THE PROSPECTUS OF A NETHERLANDS ANTILLES BASED INVESTMENT FUND
A prospectus may not be misleading
A closed-end investment fund is a fund that does not redeem its own shares. A semi open-end or semi closed-end fund may redeem shares, yet it is not obliged to do so or does not do so unrestrictedly. A so-called open-end investment fund is obliged under the conditions set thereto to redeem shares in its capital and thus has no discretionary power. In connection herewith one also speaks of ‘continuous issuance and purchase of participation rights’ (in case of shares).

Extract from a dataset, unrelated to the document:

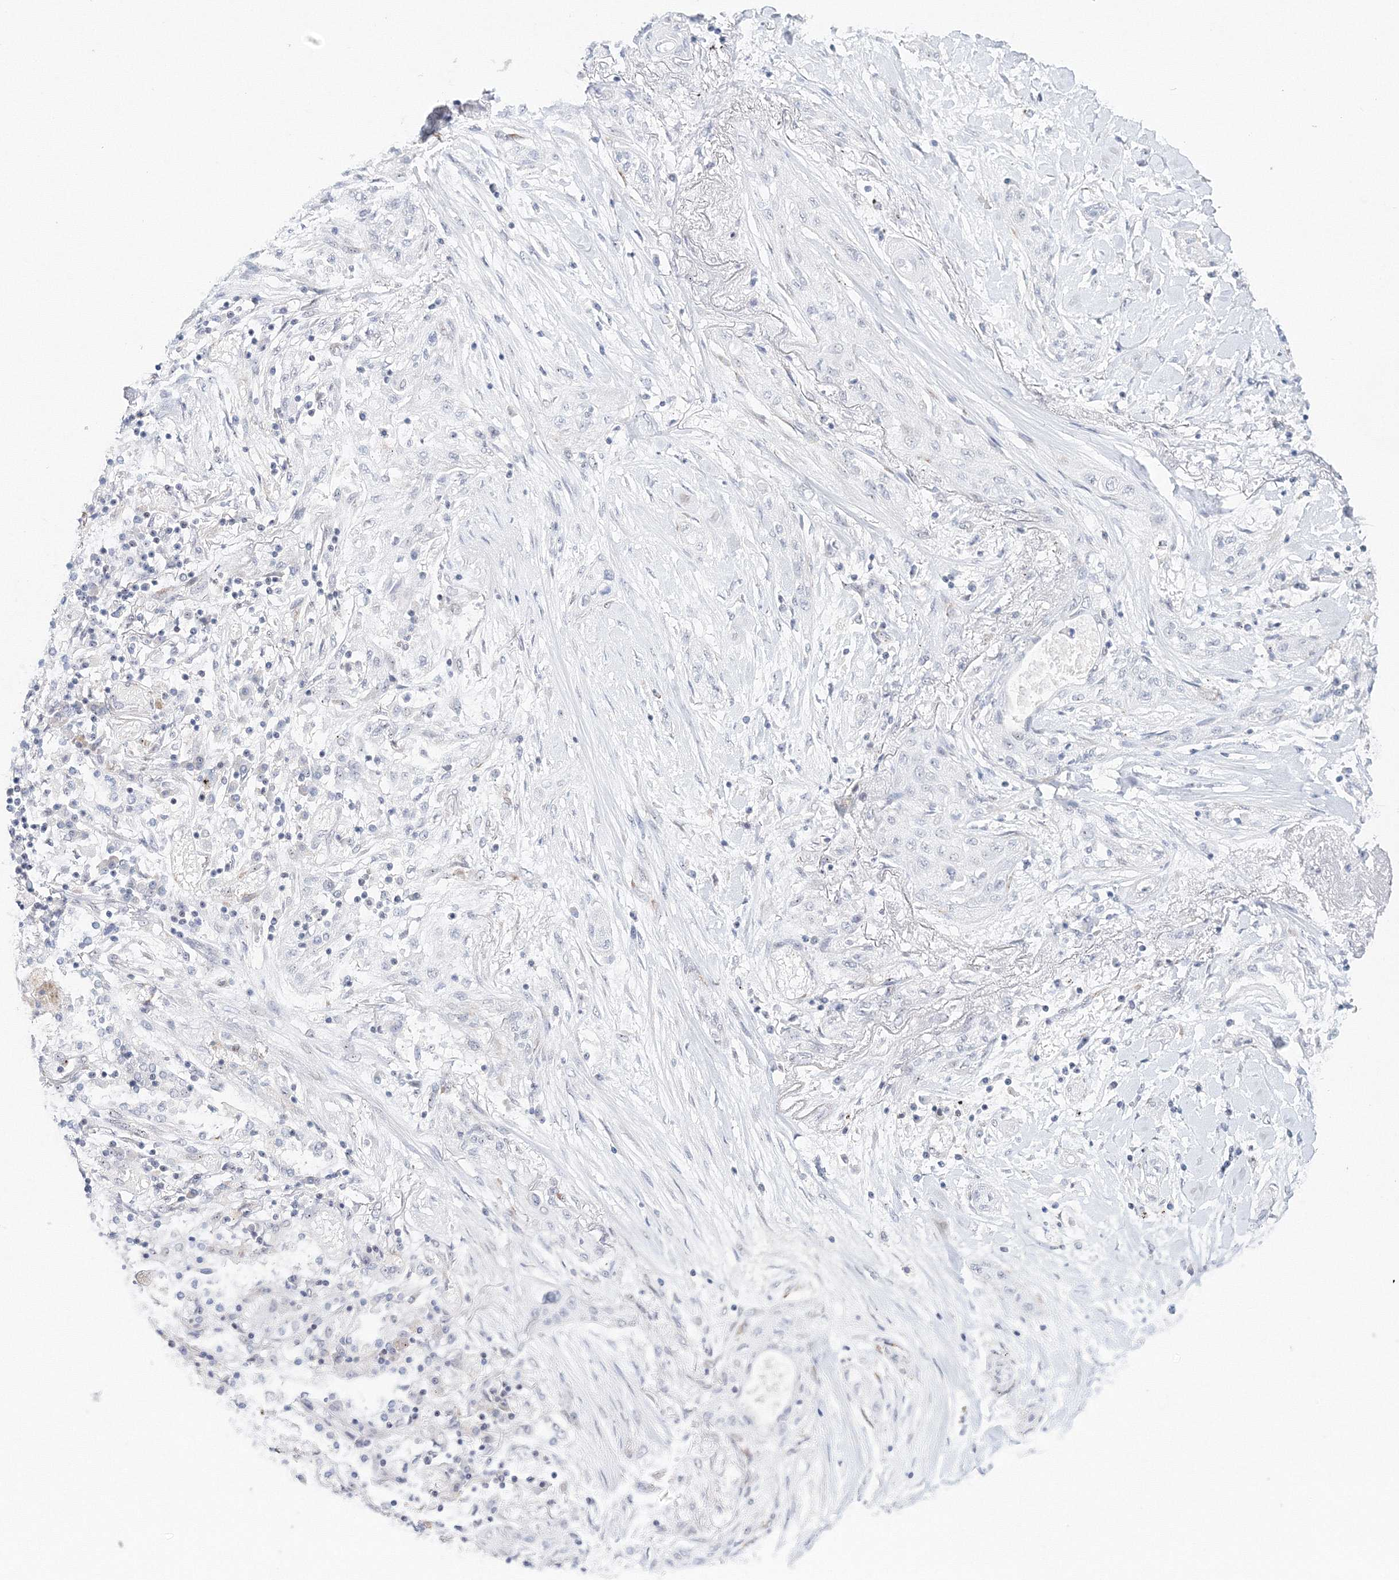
{"staining": {"intensity": "negative", "quantity": "none", "location": "none"}, "tissue": "lung cancer", "cell_type": "Tumor cells", "image_type": "cancer", "snomed": [{"axis": "morphology", "description": "Squamous cell carcinoma, NOS"}, {"axis": "topography", "description": "Lung"}], "caption": "A histopathology image of human lung cancer (squamous cell carcinoma) is negative for staining in tumor cells.", "gene": "SIRT7", "patient": {"sex": "female", "age": 47}}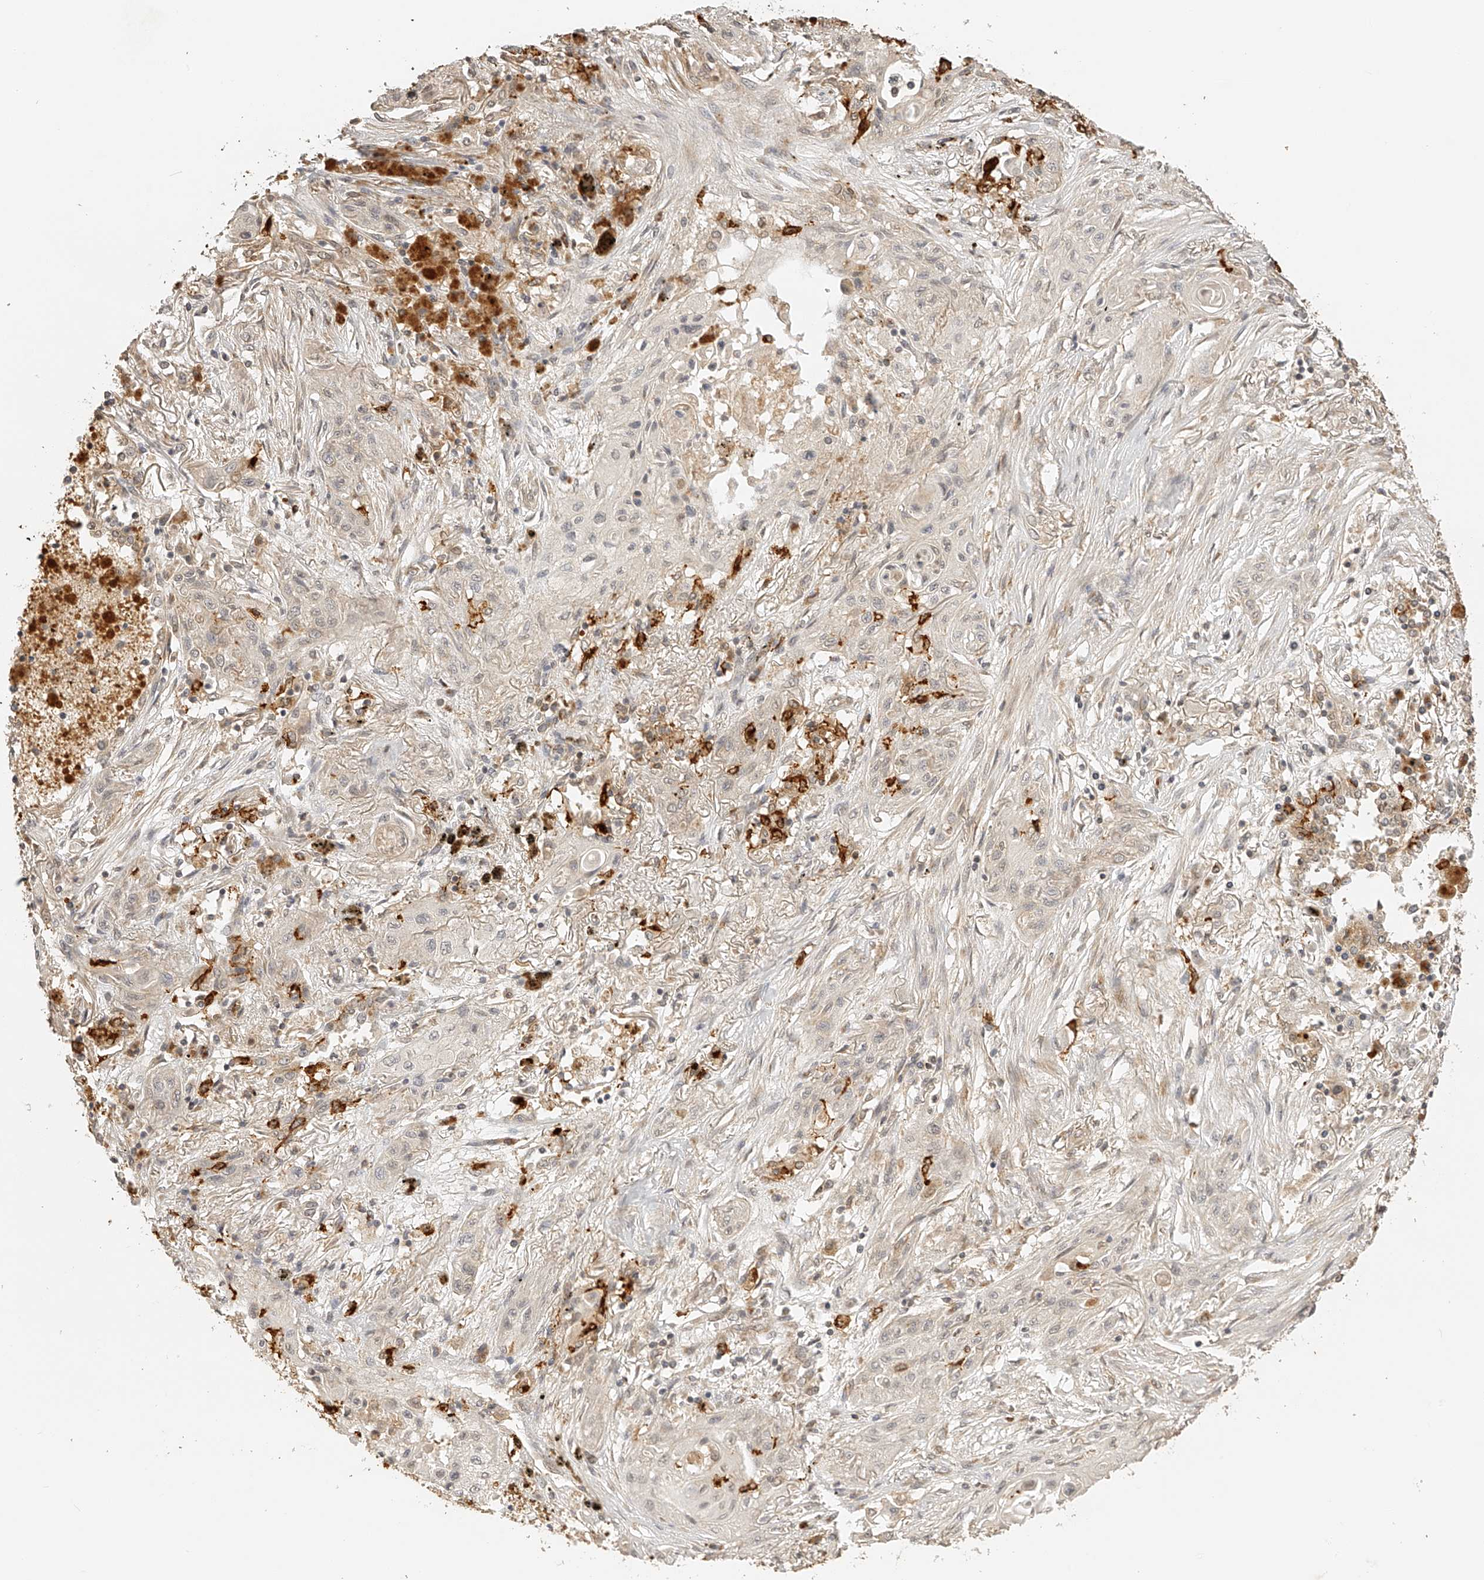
{"staining": {"intensity": "negative", "quantity": "none", "location": "none"}, "tissue": "lung cancer", "cell_type": "Tumor cells", "image_type": "cancer", "snomed": [{"axis": "morphology", "description": "Squamous cell carcinoma, NOS"}, {"axis": "topography", "description": "Lung"}], "caption": "This is a photomicrograph of immunohistochemistry staining of lung squamous cell carcinoma, which shows no positivity in tumor cells.", "gene": "BCL2L11", "patient": {"sex": "female", "age": 47}}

It is not uncommon that a prospectus is used by a fund to offer shares (or other securities) in its capital to potential investors. The mean reason: a fund is obliged to provide adequate information to ‘the public’. A prospectus of an investment fund should give a clear view of a.o. the structure of and responsibilities within said fund, and also of its nature and the way in which it is supervised. In the event of an open-end investment fund, the prospectus must contain the conditions regarding the obligation of the fund to redeem shares. These aspects (may) play an important role when reviewing an investment fund and especially when assessing whether or not investments should be made in this fund.
If someone has incurred damages pursuant to a misleading prospectus, he may base his claim on the general concept of tort (article 6:162 Civil Code) or on the specific provisions dealing with misleading advertising, including misleading prospectuses (articles 6:194 and 6:195 Civil Code). A fund (and, if applicable, underwriters) can thus be held liable for any purchases of securities based on a prospectus that not gives a true, complete and fair view. Article 6:195 Civil Code swifts the burden of proof to the issuing fund: the fund has to proof that the prospectus is not misleading, simply because it, in whole or in part, determined or has caused to be determined the content and presentation of the prospectus.